For Farmers and Growers

a Crop

Kōkua Harvest is a program that rescues excess produce and donates it to The Food Basket to be distributed to food insecure individuals around the island.

We glean:

  • Quality produce that is no longer commercially viable
  • Weather-damaged crops
  • Produce from bypassed fields
  • Non-machine gleanable crops
  • Pollinator trees
  • Secondary growth

How Do We Do It?
After you discuss your needs with our project coordinator, our volunteers will harvest your produce for you! Depending on how much you need harvested, crews of 1 to 20 will come to your property and carefully harvest your produce. We bring all our own tools and equipment, unless you say otherwise.

Submit your request to donate produce from your farm, and we’ll contact you to make the necessary arrangements. Everything we harvest is split between the farm owner, volunteers, and The Food Basket.

Kōkua Harvest can also pick up crops which have already been harvested. If you’re interested in scheduling a pick up, please Contact Us.

Food donors may be eligible for tax deductions or tax credits and will receive documentation of crop types and amounts to submit with tax returns.

Want to Donate a Crop?
If you wish to donate a crop from your farm, click on the "Donate a Crop" button above and fill out the form, or if you have any questions get in touch with us directly from the Contact Us page. Be sure to check out the FAQ, as your question may already be answered.

Interested in the Legalities?

First, we properly train and supervise all volunteers who glean with us. Every volunteer has checked off a liability waiver that protects the crop donor. A copy of this can be seen here.

Also, in 1996, Federal Bill Emerson Good Samaritan Food Donation Act to encourage the donation of food and grocery products to non-profit organizations for distribution to individuals in need. This law:

  • Protects you from liability when you donate to a non-profit organization;
  • Protects you from civil and criminal liability should the product donated in good faith later cause harm to the recipient;
  • Standardizes donor liability exposure. You or your legal counsel do not need to investigate liability laws in 50 states; and
  • Sets a floor of "gross negligence" or intentional misconduct for persons who donate grocery products. According to the new law, gross negligence is defined as "voluntary and conscious conduct by a person with knowledge (at the time of conduct) that the conduct is likely to be harmful to the health or well-being of another person."

For more information visit Feeding America.
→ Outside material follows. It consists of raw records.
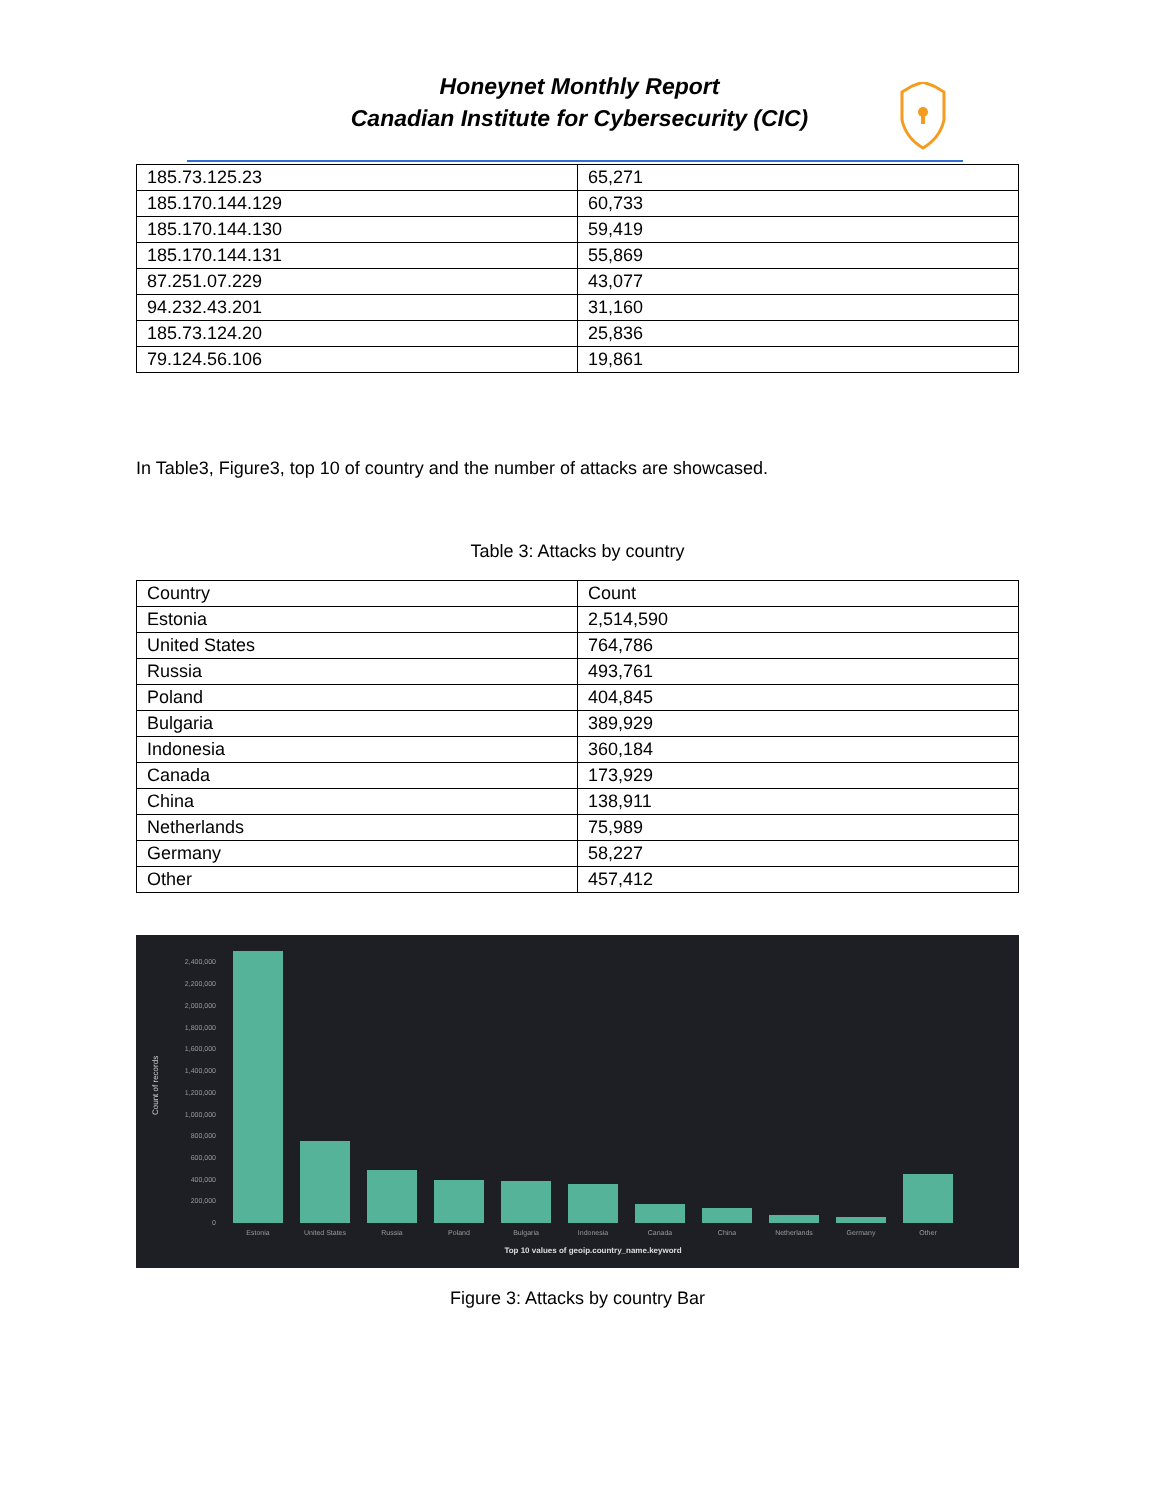Honeynet Monthly Report
Canadian Institute for Cybersecurity (CIC)
| 185.73.125.23 | 65,271 |
| 185.170.144.129 | 60,733 |
| 185.170.144.130 | 59,419 |
| 185.170.144.131 | 55,869 |
| 87.251.07.229 | 43,077 |
| 94.232.43.201 | 31,160 |
| 185.73.124.20 | 25,836 |
| 79.124.56.106 | 19,861 |
In Table3, Figure3, top 10 of country and the number of attacks are showcased.
Table 3: Attacks by country
| Country | Count |
| --- | --- |
| Estonia | 2,514,590 |
| United States | 764,786 |
| Russia | 493,761 |
| Poland | 404,845 |
| Bulgaria | 389,929 |
| Indonesia | 360,184 |
| Canada | 173,929 |
| China | 138,911 |
| Netherlands | 75,989 |
| Germany | 58,227 |
| Other | 457,412 |
Count of records
2,400,000
2,200,000
2,000,000
1,800,000
1,600,000
1,400,000
1,200,000
1,000,000
800,000
600,000
400,000
200,000
0
Estonia
United States
Russia
Poland
Bulgaria
Indonesia
Canada
China
Netherlands
Germany
Other
Top 10 values of geoip.country_name.keyword
Figure 3: Attacks by country Bar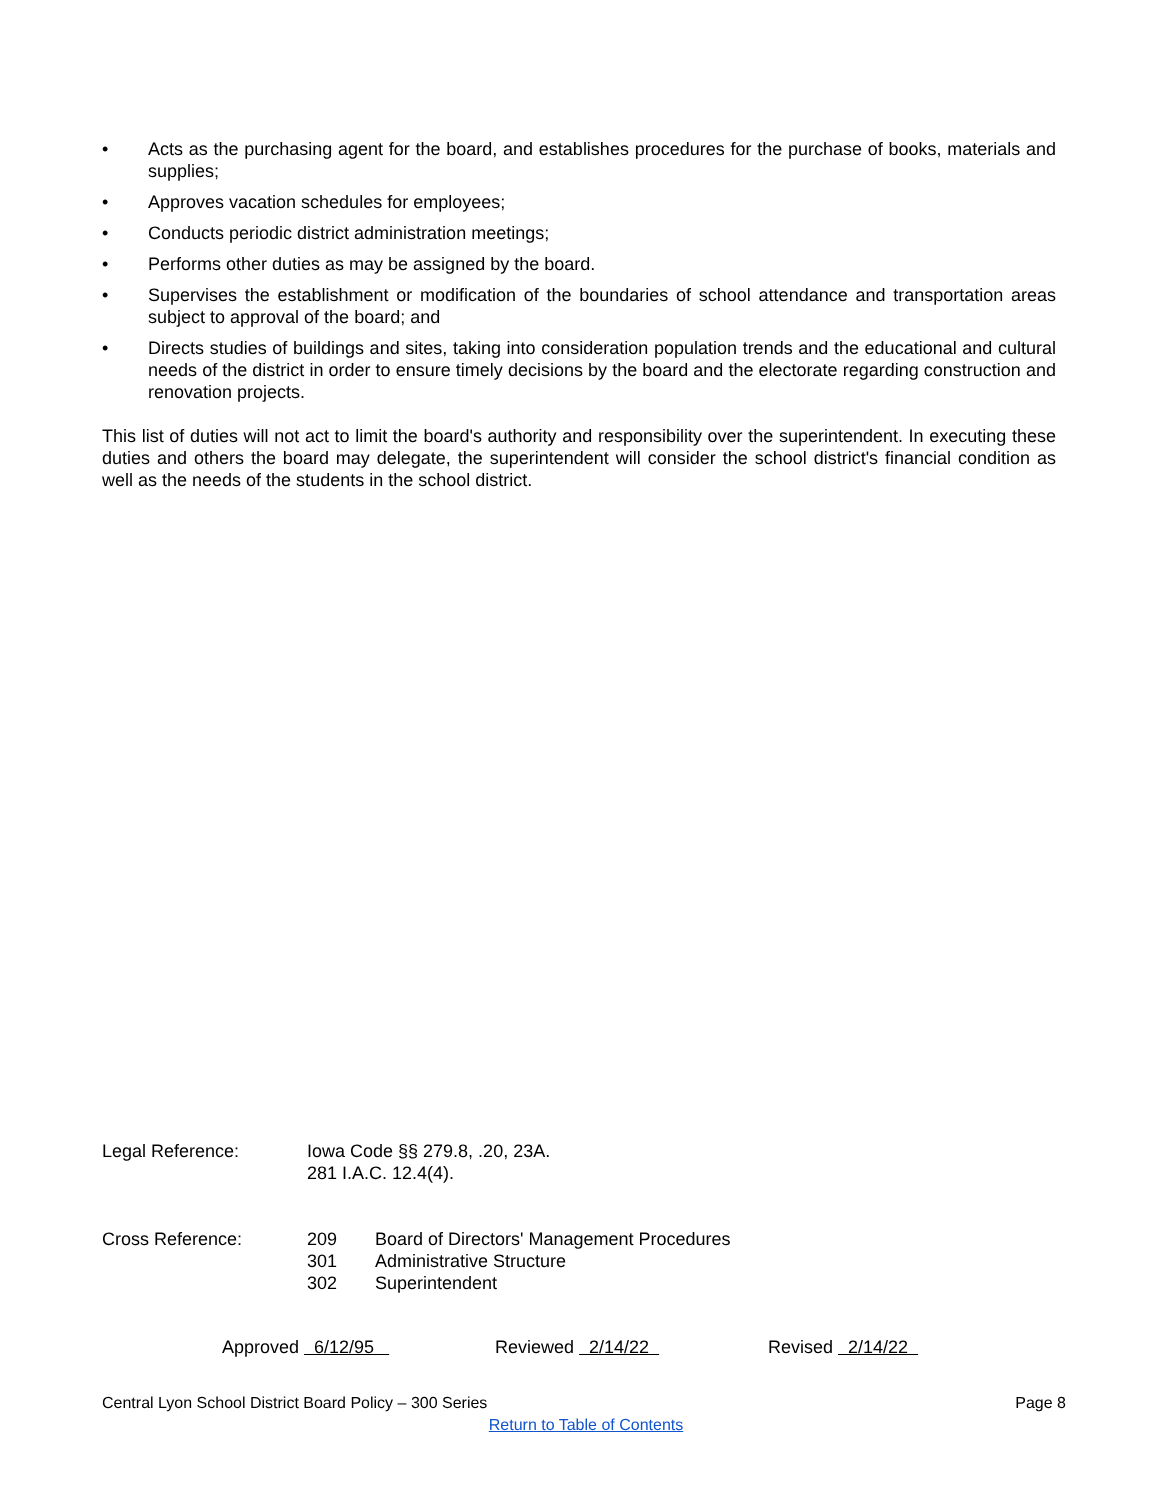• Acts as the purchasing agent for the board, and establishes procedures for the purchase of books, materials and supplies;
• Approves vacation schedules for employees;
• Conducts periodic district administration meetings;
• Performs other duties as may be assigned by the board.
• Supervises the establishment or modification of the boundaries of school attendance and transportation areas subject to approval of the board; and
• Directs studies of buildings and sites, taking into consideration population trends and the educational and cultural needs of the district in order to ensure timely decisions by the board and the electorate regarding construction and renovation projects.
This list of duties will not act to limit the board's authority and responsibility over the superintendent. In executing these duties and others the board may delegate, the superintendent will consider the school district's financial condition as well as the needs of the students in the school district.
Legal Reference: Iowa Code §§ 279.8, .20, 23A.
281 I.A.C. 12.4(4).
Cross Reference: 209
301
302
Board of Directors' Management Procedures
Administrative Structure
Superintendent
Approved 6/12/95 Reviewed 2/14/22 Revised 2/14/22
Central Lyon School District Board Policy – 300 Series
Page 8
Return to Table of Contents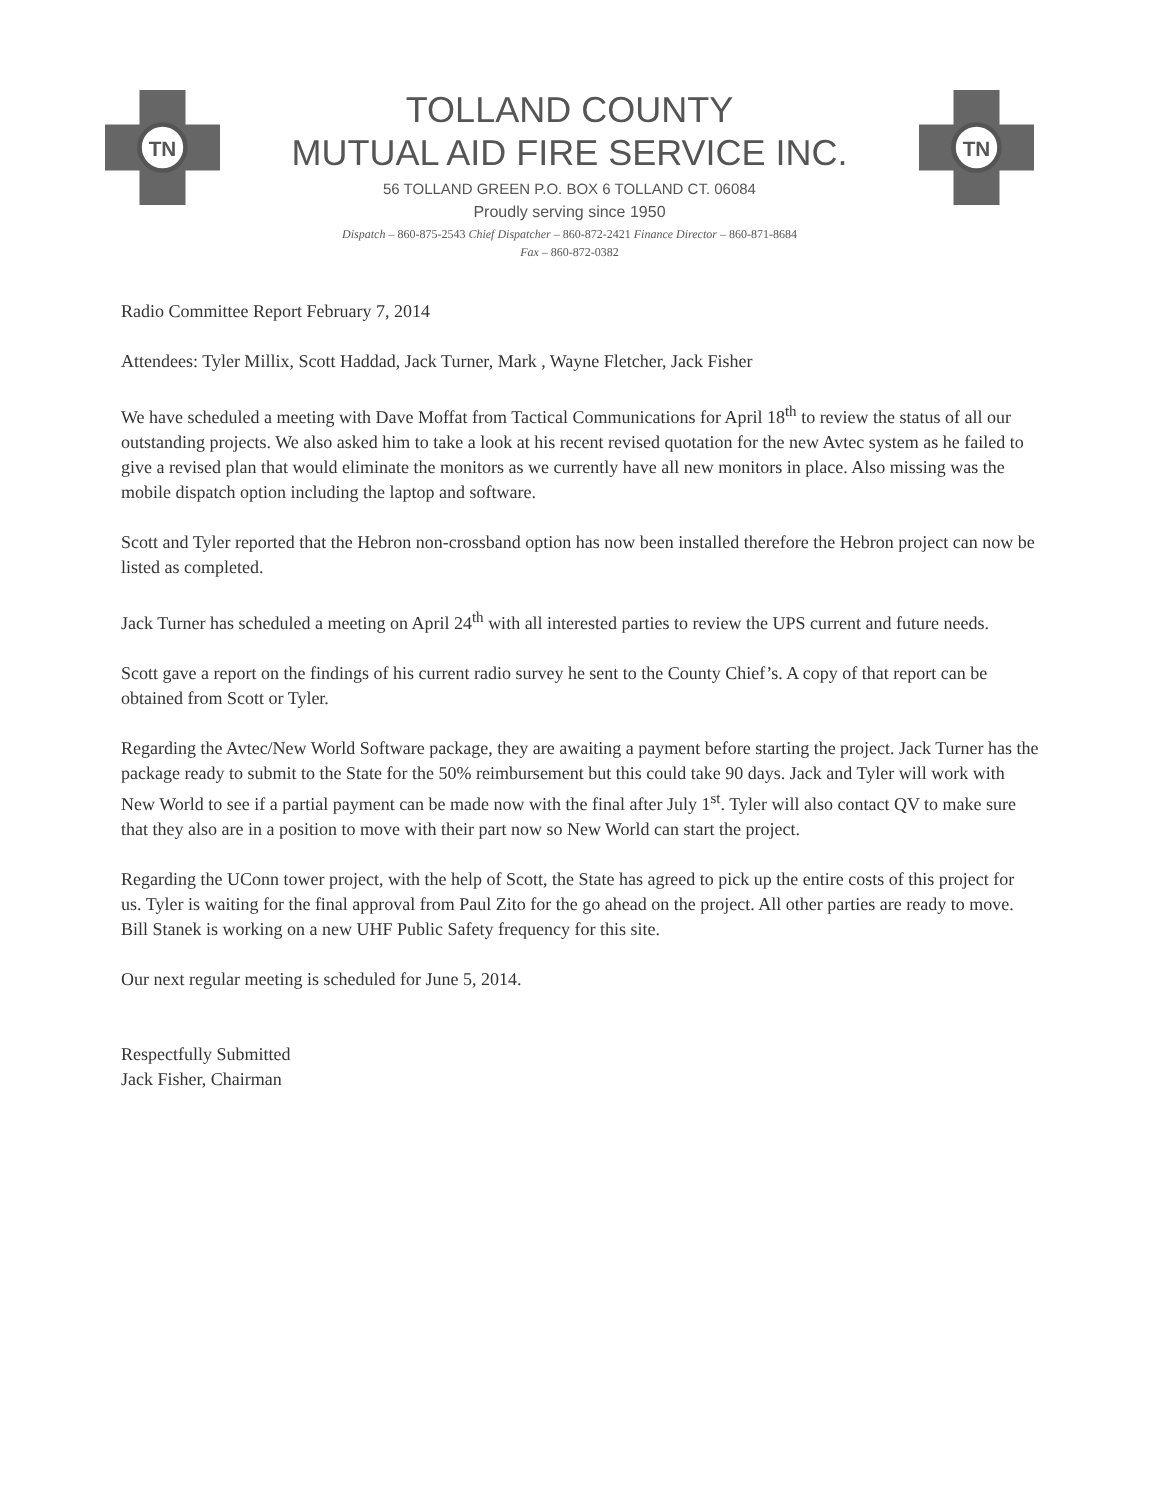TN
TOLLAND COUNTY
MUTUAL AID FIRE SERVICE INC.
56 TOLLAND GREEN P.O. BOX 6 TOLLAND CT. 06084
Proudly serving since 1950
Dispatch – 860-875-2543 Chief Dispatcher – 860-872-2421 Finance Director – 860-871-8684
Fax – 860-872-0382
TN
Radio Committee Report February 7, 2014
Attendees: Tyler Millix, Scott Haddad, Jack Turner, Mark , Wayne Fletcher, Jack Fisher
We have scheduled a meeting with Dave Moffat from Tactical Communications for April 18<sup>th</sup> to review the status of all our outstanding projects. We also asked him to take a look at his recent revised quotation for the new Avtec system as he failed to give a revised plan that would eliminate the monitors as we currently have all new monitors in place. Also missing was the mobile dispatch option including the laptop and software.
Scott and Tyler reported that the Hebron non-crossband option has now been installed therefore the Hebron project can now be listed as completed.
Jack Turner has scheduled a meeting on April 24<sup>th</sup> with all interested parties to review the UPS current and future needs.
Scott gave a report on the findings of his current radio survey he sent to the County Chief’s. A copy of that report can be obtained from Scott or Tyler.
Regarding the Avtec/New World Software package, they are awaiting a payment before starting the project. Jack Turner has the package ready to submit to the State for the 50% reimbursement but this could take 90 days. Jack and Tyler will work with New World to see if a partial payment can be made now with the final after July 1<sup>st</sup>. Tyler will also contact QV to make sure that they also are in a position to move with their part now so New World can start the project.
Regarding the UConn tower project, with the help of Scott, the State has agreed to pick up the entire costs of this project for us. Tyler is waiting for the final approval from Paul Zito for the go ahead on the project. All other parties are ready to move. Bill Stanek is working on a new UHF Public Safety frequency for this site.
Our next regular meeting is scheduled for June 5, 2014.
Respectfully Submitted
Jack Fisher, Chairman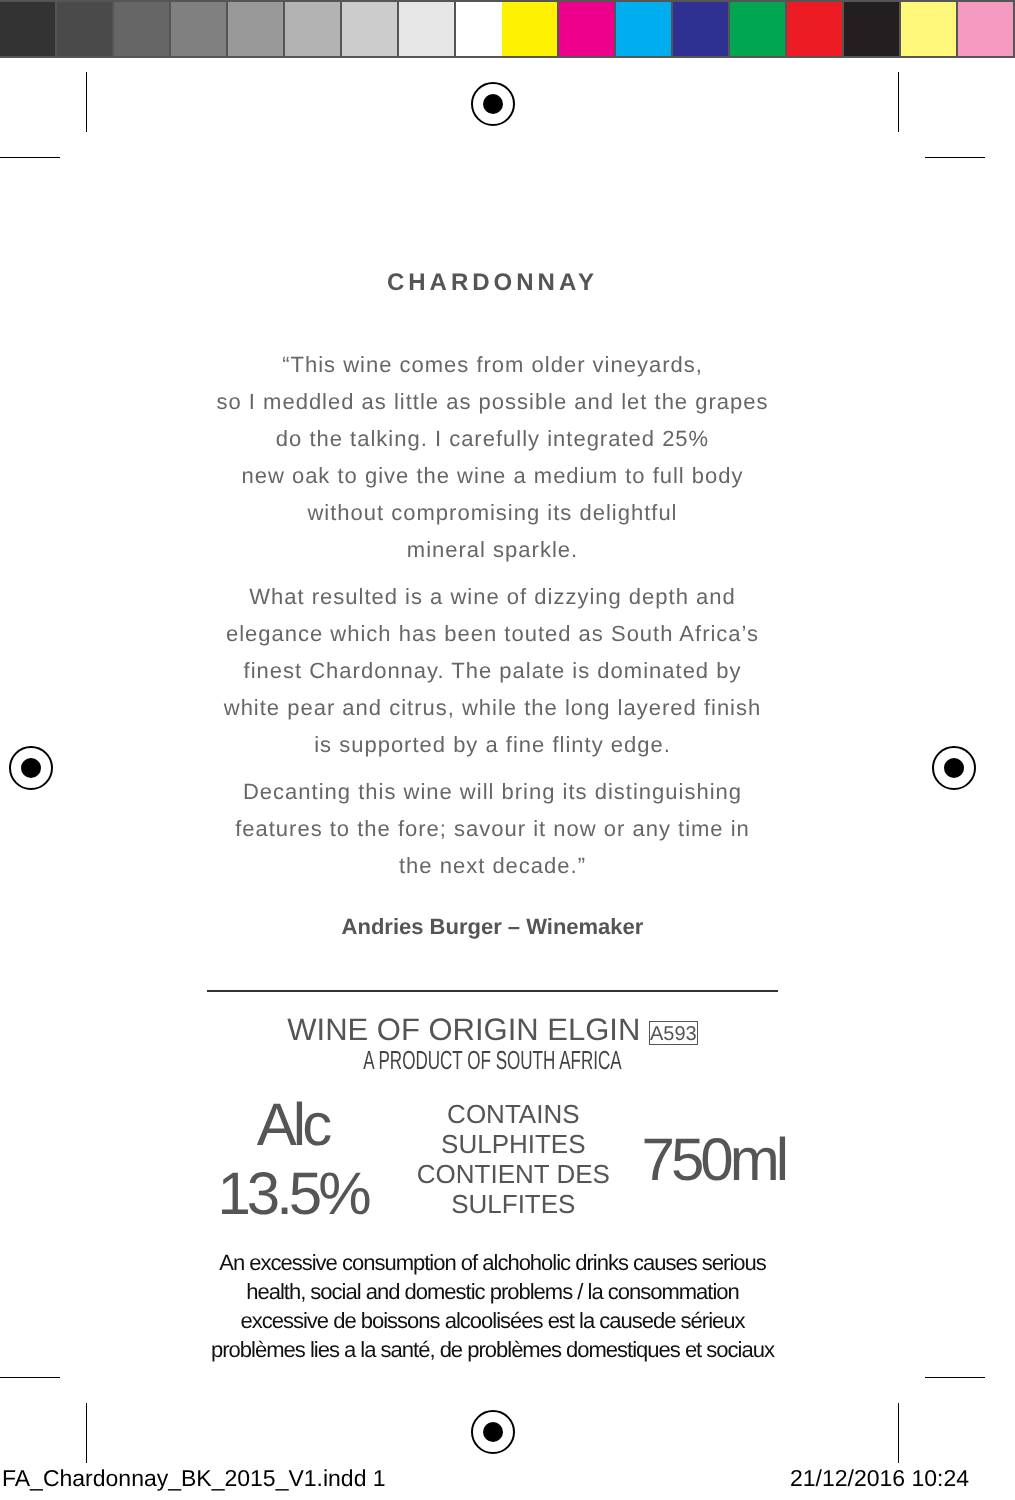CHARDONNAY
“This wine comes from older vineyards,
so I meddled as little as possible and let the grapes
do the talking. I carefully integrated 25%
new oak to give the wine a medium to full body
without compromising its delightful
mineral sparkle.
What resulted is a wine of dizzying depth and
elegance which has been touted as South Africa’s
finest Chardonnay. The palate is dominated by
white pear and citrus, while the long layered finish
is supported by a fine flinty edge.
Decanting this wine will bring its distinguishing
features to the fore; savour it now or any time in
the next decade.”
Andries Burger – Winemaker
WINE OF ORIGIN ELGIN A593
A PRODUCT OF SOUTH AFRICA
Alc 13.5% CONTAINS SULPHITES
CONTIENT DES SULFITES 750ml
An excessive consumption of alchoholic drinks causes serious health, social and domestic problems / la consommation excessive de boissons alcoolisées est la causede sérieux problèmes lies a la santé, de problèmes domestiques et sociaux
FA_Chardonnay_BK_2015_V1.indd 1 21/12/2016 10:24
Additionally, in 2015, Congress passed the PATH Act as Division Q of the Consolidated Appropriations Act, 2016, which modified Section 170 of the Internal Revenue Code to allow all companies to earn an enhanced tax deduction for donating selected surplus property, including food.

At the state level, State of Hawai’i has the State – Hawaii Good Samaritan Donation of Food Act. An excerpt:

(a) Any donor of food products, who in good faith donates the food for the use or distribution by a charitable, religious, or nonprofit organization to needy persons shall not be liable for any civil damages or criminal penalties for any injuries or illnesses including, but not limited to injuries or illnesses resulting from the nature, age, condition, packaging, or handling of the donated food products, except for such damages as may result from the donor’s gross negligence or wanton acts or omissions.